Cuando somos heridos o tratados injustamente, nuestra naturaleza humana nos impulsa a vengarnos —darles a nuestros enemigos un poco de su propia medicina. Pero la Biblia dice que debemos hacer lo opuesto: poner la otra mejilla en lugar de devolver el ataque. “No digas: Yo me vengaré; espera al Eterno, y él te salvará” (Proverbios 20:22).

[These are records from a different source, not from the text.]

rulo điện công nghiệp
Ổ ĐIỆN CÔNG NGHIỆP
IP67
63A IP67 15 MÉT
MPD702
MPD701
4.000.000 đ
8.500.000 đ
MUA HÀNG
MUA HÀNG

Esto se aplica ya sea que tengamos una posición de autoridad o simplemente tengamos la oportunidad de vengarnos de una injusticia.

En resumen, la mansedumbre se trata de utilizar la menor cantidad de fuerza posible para lograr el objetivo, actuando por amor en lugar de odio, y confiando en que Dios se encargará de las injusticias.

¿Será fácil? No. ¿Nos saldrá espontáneamente? Para nada. Crecer en mansedumbre requiere de esfuerzo y práctica, y generalmente se cometen muchos errores en el camino. Pero sin esta cualidad, no podemos seguir verdaderamente los pasos de Jesucristo:

“Pues para esto fuisteis llamados; porque también Cristo padeció por nosotros, dejándonos ejemplo, para que sigáis sus pisadas; el cual no hizo pecado, ni se halló engaño en su boca; quien cuando le maldecían, no respondía con maldición; cuando padecía, no amenazaba, sino encomendaba la causa al que juzga justamente; quien llevó él mismo nuestros pecados en su cuerpo sobre el madero, para que nosotros, estando muertos a los pecados, vivamos a la justicia; y por cuya herida fuisteis sanados” (1 Pedro 2:21-24).

Jesucristo nos mostró con su ejemplo cómo se manifiesta la mansedumbre en la práctica una y otra vez. Crecer en el fruto del Espíritu significa aprender a hacer lo mismo.